Começando pela segunda das perguntas atrás formuladas, podemos dizer que Portugal, para Napoleão, mais não era do que um despojo de guerra a partilhar, no esquema de vassalidades imperiais em que queria redesenhar a Europa, além de ser uma porta que importava fechar ao inimigo inglês. Como conceito, Portugal era nada, e mesmo o império luso era inatingível, porquanto a tricolor pouco valia no mar.
Já a outra questão – quem era esse homem? – reveste-se da complexidade evidente que impede resposta adequada em tão pouco espaço. Era um génio militar, não duvidemos, mas não pelo que tenha inovado, antes pela agilidade estratégica que revelava no campo de batalha. Pelo pragmatismo, pela rapidez de acção, pela capacidade de surpreender. Construiu uma máquina de guerra total e, mesmo quando quereria a paz, teve de centrar no combate militar toda a sua política e todo o seu reinado: o reinado de um imperador republicano, isto é, um enorme paradoxo.
Essa dualidade desconcertante pode, na forma resumida a que aqui nos obrigamos, ser facilmente descrita: sob a mesma pele vivia um homem que, em simultâneo, queria tornar universais os valores saídos da Revolução Francesa (na realidade, um processo mais longo, que durou até meados de oitocentos) e ser senhor do mundo.

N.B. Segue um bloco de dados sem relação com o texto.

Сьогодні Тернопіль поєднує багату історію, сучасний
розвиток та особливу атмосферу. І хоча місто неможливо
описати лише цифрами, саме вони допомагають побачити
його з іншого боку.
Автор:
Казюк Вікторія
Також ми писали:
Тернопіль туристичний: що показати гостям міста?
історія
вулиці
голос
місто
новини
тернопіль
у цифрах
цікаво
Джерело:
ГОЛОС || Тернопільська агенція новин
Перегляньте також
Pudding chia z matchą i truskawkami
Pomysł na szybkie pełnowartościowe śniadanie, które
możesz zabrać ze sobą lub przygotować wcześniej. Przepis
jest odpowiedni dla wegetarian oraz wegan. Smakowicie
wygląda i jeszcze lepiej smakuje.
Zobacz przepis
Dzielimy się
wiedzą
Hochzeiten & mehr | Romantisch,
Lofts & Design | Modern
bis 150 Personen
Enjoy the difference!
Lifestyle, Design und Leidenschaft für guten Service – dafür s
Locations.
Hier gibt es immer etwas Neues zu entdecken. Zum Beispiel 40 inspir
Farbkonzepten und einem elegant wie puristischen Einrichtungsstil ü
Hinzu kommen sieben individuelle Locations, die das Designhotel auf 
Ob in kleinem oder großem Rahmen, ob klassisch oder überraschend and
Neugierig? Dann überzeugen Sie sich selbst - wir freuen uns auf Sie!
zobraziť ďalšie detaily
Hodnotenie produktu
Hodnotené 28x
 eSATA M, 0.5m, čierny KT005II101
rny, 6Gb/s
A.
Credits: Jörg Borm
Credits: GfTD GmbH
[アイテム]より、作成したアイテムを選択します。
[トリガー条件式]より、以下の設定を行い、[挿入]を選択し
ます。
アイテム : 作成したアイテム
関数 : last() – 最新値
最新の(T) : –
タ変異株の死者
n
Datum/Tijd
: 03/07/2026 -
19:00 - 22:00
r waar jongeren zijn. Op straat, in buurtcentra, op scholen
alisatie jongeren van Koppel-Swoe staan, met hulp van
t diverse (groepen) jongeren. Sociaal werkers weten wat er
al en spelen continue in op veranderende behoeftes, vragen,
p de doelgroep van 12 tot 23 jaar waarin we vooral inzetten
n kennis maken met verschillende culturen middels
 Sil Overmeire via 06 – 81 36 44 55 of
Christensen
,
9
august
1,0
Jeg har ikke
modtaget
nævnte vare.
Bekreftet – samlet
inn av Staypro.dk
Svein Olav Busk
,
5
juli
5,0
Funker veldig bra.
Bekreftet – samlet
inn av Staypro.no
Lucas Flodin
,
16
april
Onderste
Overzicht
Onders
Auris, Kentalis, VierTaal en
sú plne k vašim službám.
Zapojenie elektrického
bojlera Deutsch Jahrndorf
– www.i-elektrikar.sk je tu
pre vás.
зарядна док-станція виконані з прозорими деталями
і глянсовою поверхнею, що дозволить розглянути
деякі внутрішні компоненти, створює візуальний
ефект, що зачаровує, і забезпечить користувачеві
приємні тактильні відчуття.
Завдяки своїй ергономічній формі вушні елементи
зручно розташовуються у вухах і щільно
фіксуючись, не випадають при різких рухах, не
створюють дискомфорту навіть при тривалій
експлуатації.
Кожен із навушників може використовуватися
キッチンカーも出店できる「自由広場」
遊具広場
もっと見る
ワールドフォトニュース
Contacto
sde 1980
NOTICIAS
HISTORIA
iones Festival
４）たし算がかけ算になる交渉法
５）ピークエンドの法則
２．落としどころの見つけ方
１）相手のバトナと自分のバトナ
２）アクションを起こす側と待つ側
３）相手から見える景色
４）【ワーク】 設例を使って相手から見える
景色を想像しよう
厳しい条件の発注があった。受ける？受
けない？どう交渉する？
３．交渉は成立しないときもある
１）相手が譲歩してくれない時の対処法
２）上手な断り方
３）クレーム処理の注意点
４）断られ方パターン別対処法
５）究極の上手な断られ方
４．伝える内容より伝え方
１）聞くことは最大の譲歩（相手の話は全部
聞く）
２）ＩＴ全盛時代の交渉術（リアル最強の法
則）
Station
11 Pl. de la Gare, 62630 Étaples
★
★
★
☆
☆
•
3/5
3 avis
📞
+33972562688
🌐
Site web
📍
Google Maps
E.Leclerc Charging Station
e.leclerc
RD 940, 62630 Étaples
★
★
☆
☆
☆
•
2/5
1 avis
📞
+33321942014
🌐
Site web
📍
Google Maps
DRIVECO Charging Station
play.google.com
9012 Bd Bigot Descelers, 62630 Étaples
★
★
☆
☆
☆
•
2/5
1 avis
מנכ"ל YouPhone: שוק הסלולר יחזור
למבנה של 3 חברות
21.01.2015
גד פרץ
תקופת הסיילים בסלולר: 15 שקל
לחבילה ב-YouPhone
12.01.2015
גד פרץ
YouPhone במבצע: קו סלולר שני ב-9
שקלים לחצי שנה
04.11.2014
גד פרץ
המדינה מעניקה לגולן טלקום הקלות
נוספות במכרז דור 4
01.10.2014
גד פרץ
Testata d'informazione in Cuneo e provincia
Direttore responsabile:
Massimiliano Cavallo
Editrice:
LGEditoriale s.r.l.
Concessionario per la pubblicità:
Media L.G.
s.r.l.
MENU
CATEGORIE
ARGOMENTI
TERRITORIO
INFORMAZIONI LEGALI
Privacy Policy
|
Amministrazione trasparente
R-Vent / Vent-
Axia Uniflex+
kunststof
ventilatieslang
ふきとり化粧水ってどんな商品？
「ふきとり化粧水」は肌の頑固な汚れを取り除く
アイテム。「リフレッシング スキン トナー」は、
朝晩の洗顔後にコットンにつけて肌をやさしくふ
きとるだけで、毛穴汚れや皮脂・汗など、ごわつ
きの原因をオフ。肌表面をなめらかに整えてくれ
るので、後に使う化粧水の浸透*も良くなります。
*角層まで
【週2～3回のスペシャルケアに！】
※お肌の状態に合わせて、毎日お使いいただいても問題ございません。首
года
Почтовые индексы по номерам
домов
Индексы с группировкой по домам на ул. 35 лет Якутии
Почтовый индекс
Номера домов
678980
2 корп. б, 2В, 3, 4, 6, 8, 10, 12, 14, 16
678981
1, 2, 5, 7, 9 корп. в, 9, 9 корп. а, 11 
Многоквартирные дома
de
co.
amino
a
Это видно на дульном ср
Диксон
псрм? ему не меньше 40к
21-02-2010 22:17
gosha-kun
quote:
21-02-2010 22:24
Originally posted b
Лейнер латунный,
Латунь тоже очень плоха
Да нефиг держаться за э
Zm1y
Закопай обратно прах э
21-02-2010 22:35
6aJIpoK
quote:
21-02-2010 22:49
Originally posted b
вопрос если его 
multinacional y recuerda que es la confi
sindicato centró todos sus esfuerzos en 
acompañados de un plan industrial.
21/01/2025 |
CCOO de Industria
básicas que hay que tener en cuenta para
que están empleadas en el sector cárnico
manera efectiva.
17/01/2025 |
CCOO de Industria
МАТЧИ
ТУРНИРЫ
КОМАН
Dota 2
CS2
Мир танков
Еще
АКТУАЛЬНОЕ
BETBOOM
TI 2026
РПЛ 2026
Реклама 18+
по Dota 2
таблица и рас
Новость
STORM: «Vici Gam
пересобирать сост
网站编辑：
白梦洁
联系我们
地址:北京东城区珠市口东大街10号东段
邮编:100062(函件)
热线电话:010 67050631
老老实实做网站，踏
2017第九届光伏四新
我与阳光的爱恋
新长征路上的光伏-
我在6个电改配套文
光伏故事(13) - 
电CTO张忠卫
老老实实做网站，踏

Estudante mediano ou até medíocre – não faltam na História exemplos de grandeza, boa ou má, saída da pequenez -, Bonaparte foi, diz-se, um jovem excluído, menosprezado pelos colegas, fosse pela baixa estatura, pelo sotaque tosco e pelos pontapés na gramática, pelo temperamento egoísta e ensimesmado. Mas foi nesses mesmos tempos de exclusão que – passe a dedução quiçá abusiva – preparou a vingança, bebendo-a dos clássicos. Cícero ou Tito Lívio desenvolveram nele o fascínio pela grandeza imperial, mas foi sobretudo Plutarco, com as “Vidas de homens ilustres”, quem nele fez germinar ao longo da vida o ideal em que se reconstruiu.
Alexandre Magno foi a maior de todas as referências de Bonaparte, até pelo forma como este imitou aquele ao preparar a campanha do Egipto, fazendo acompanhar os exércitos de sábios e da instrumentação científica da época. Falhou, porém, a conquista do Mundo e cingiu-se ao domínio da Europa (nas palavras de Patrick Rambaud, “quis ser Alexandre, mas contentou-se em ser Carlos Magno”).
Governou ambiguamente. Enquanto usava mão de ferro para suster os desmandos da Revolução, transpunha para os códigos legislativos os ideais revolucionários. Com base na vontade popular (aprovação por plebiscito), construiu um poder de natureza monárquica. Partindo da liberdade, buscou a submissão dos restantes. Perdeu-se, pois, na ambição da hegemonia francesa, obtida através de conquistas ou assegurando a submissão dos restantes. Como os imperadores e reis medievos, quis repartir a Europa por vassalos (assim foi, por exemplo, com a colocação do irmão José Bonaparte no trono de Espanha; assim seria em Portugal, se os termos de Fontainbleu tivessem sido aplicados). Só os ingleses tinham capacidade de conter essa ambição. Contiveram-na.